The Saugeen Shores Winterhawks won the WOAA Senior AA Hockey Championship, defeating the Petrolia Squires in the final round of the playoffs.

==Team changes==
- The Georgian Bay River Rats relocated to Borden, Ontario from Thornbury, Ontario and were renamed the Nottawasaga River Rats.
- The Petrolia Squires join the league from Major League Hockey.
- The Tillsonburg Thunder join the league from Major League Hockey.
- The Walkerton Capitals join the league as an expansion team.
- The Wingham Bulls went on hiatus for the 2008–09 season and would eventually fold.
- The Lucknow Lancers move from the South Division to the North Division.

==Regular season==
===Final standings===
Note: GP = Games played; W = Wins; L= Losses; OTL = Overtime losses; GF = Goals for; GA = Goals against; Pts = Points; Green shade = Clinched playoff spot

| Rank | North Division | GP | W | L | OTL | SL | Pts | GF | GA |
|---|---|---|---|---|---|---|---|---|---|
| 1 | Saugeen Shores Winterhawks | 20 | 16 | 3 | 1 | 0 | 40 | 135 | 72 |
| 2 | Elora Rocks | 20 | 16 | 4 | 0 | 0 | 32 | 140 | 64 |
| 3 | Shelburne Muskies | 20 | 15 | 5 | 0 | 0 | 27 | 142 | 72 |
| 4 | Palmerston 81's | 20 | 14 | 4 | 1 | 1 | 20 | 139 | 88 |
| 5 | Durham Thundercats | 20 | 14 | 6 | 0 | 0 | 28 | 119 | 86 |
| 6 | Ripley Wolves | 20 | 11 | 7 | 1 | 1 | 24 | 115 | 88 |
| 7 | Lucknow Lancers | 20 | 9 | 9 | 1 | 1 | 20 | 89 | 83 |
| 8 | Drayton Icemen | 20 | 7 | 13 | 0 | 0 | 14 | 101 | 138 |
| 9 | Walkerton Capitals | 20 | 4 | 14 | 1 | 1 | 10 | 54 | 125 |
| 10 | Shallow Lake Crushers | 20 | 3 | 16 | 1 | 0 | 7 | 62 | 164 |
| 11 | Nottawasaga River Rats | 20 | 1 | 19 | 0 | 0 | 2 | 54 | 170 |

| Rank | South Division | GP | W | L | OTL | SL | Pts | GF | GA |
|---|---|---|---|---|---|---|---|---|---|
| 1 | Petrolia Squires | 20 | 16 | 2 | 1 | 1 | 34 | 104 | 51 |
| 2 | Lucan-Ilderton Jets | 20 | 15 | 3 | 2 | 0 | 32 | 106 | 66 |
| 3 | Tavistock Royals | 20 | 13 | 4 | 2 | 1 | 29 | 127 | 76 |
| 4 | Clinton Radars | 20 | 13 | 6 | 0 | 1 | 27 | 89 | 67 |
| 5 | Tillsonburg Thunder | 20 | 11 | 7 | 2 | 0 | 24 | 100 | 84 |
| 6 | Exeter Mohawks | 20 | 10 | 9 | 1 | 0 | 21 | 89 | 88 |
| 7 | Monkton Wildcats | 20 | 9 | 9 | 0 | 2 | 20 | 92 | 88 |
| 8 | Goderich Pirates | 20 | 9 | 10 | 1 | 0 | 19 | 90 | 103 |
| 9 | Milverton Four Wheel Drives | 20 | 4 | 16 | 0 | 0 | 8 | 66 | 121 |
| 10 | Thedford Dirty Dogs | 20 | 0 | 20 | 0 | 0 | 0 | 57 | 176 |

==Playoffs==
===WOAA Senior "AA" Hockey playoffs===

====WOAA Sr. AA Championship====
Note: Saugeen Shores home games held at Southampton Coliseum in Saugeen Shores, Ontario.

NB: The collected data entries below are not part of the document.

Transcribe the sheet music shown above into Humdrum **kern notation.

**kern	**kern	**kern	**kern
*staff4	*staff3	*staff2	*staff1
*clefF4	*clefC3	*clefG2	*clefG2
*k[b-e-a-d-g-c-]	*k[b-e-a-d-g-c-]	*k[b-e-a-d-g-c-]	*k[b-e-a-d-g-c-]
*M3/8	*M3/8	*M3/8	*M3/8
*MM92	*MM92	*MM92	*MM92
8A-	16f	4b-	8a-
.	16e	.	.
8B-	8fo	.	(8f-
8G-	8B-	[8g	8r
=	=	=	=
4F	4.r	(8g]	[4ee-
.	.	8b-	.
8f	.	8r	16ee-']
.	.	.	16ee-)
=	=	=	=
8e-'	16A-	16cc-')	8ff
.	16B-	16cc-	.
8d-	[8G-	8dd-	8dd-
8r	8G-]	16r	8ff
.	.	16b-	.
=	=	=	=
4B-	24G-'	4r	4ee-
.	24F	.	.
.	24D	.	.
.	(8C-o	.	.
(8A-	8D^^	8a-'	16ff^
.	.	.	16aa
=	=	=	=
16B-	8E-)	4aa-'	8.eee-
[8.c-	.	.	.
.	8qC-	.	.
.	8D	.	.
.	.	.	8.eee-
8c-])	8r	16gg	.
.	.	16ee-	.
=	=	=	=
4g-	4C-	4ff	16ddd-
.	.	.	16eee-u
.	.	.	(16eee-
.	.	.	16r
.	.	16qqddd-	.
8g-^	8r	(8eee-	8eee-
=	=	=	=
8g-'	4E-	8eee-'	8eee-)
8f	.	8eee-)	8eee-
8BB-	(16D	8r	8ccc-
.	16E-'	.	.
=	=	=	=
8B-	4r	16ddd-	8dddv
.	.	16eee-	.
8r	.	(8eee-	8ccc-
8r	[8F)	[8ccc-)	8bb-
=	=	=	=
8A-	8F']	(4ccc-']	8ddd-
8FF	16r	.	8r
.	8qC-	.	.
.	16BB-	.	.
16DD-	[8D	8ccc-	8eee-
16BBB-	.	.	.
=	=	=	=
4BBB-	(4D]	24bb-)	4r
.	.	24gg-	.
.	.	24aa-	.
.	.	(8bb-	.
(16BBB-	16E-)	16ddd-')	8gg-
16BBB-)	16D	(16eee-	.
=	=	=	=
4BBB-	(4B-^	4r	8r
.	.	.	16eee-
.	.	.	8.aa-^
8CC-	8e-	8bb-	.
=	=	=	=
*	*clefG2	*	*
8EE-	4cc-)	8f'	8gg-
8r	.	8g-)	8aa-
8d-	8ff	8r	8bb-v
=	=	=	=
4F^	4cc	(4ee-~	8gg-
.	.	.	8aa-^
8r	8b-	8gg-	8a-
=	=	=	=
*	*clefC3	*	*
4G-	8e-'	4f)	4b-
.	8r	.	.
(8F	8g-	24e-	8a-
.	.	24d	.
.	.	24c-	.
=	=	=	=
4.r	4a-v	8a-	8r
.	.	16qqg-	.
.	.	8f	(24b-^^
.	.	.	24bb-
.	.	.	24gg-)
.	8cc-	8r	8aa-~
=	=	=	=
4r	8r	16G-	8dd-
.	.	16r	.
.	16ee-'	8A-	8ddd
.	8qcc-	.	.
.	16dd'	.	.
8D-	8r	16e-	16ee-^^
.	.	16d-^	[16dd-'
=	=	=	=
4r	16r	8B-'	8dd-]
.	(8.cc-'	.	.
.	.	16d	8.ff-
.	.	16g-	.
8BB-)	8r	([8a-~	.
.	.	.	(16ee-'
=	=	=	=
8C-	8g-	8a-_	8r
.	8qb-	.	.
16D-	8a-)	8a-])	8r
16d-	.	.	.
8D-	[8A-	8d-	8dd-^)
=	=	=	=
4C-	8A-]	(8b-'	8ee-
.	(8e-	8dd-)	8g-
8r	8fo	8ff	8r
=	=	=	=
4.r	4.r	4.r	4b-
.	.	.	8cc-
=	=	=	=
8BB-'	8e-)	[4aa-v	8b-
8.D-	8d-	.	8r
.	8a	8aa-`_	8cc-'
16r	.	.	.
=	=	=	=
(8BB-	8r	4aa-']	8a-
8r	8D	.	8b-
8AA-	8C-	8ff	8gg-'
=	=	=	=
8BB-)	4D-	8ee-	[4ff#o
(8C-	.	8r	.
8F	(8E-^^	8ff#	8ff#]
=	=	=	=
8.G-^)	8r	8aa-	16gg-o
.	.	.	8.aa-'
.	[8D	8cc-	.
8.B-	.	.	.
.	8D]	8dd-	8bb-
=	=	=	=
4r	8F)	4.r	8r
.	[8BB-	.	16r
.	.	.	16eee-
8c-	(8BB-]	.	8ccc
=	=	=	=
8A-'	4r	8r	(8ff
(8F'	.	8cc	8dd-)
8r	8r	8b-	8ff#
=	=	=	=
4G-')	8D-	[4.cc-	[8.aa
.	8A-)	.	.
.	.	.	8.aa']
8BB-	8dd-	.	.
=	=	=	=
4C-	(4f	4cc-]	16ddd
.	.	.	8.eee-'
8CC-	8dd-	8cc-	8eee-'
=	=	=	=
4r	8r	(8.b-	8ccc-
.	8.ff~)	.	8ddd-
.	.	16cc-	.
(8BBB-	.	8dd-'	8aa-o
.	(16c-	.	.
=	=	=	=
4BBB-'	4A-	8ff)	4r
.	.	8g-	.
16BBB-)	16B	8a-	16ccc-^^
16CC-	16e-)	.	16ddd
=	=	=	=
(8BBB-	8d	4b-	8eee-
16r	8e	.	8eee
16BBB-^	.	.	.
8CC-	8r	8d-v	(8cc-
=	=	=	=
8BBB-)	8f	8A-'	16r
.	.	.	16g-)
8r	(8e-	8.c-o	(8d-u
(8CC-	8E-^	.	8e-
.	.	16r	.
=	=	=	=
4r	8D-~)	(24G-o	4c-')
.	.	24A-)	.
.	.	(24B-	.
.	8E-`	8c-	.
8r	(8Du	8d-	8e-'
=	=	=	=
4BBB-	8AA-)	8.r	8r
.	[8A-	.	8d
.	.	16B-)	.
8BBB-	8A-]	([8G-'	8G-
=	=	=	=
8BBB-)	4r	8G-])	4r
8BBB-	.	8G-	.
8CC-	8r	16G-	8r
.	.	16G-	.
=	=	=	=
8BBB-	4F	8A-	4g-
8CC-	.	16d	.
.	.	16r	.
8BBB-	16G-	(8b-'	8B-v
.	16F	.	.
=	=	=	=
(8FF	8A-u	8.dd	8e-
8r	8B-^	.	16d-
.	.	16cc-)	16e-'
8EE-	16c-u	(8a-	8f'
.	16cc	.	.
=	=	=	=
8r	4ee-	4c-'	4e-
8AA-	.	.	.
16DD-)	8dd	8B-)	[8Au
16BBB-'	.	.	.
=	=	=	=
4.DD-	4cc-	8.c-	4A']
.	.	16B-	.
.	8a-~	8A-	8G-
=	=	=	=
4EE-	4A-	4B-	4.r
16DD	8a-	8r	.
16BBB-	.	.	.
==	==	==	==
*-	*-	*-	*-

===WOAA Senior "A" Hockey playoffs===
The eight teams that lost in the "AA" qualifying playoff round participated in the "A" playoffs

====WOAA Sr. A Championship====
=====(S2) Lucan-Ilderton Jets vs. (N7) Lucknow Lancers=====
Note: Games three and five were played at Ilderton Arena in Ilderton, Ontario

===WOAA Senior "B" Hockey playoffs===
The Milverton Four Wheel Drives, Shallow Lake Crushers, Thedford Dirty Dogs and Walkerton Capitals participated in the Senior "B" playoffs.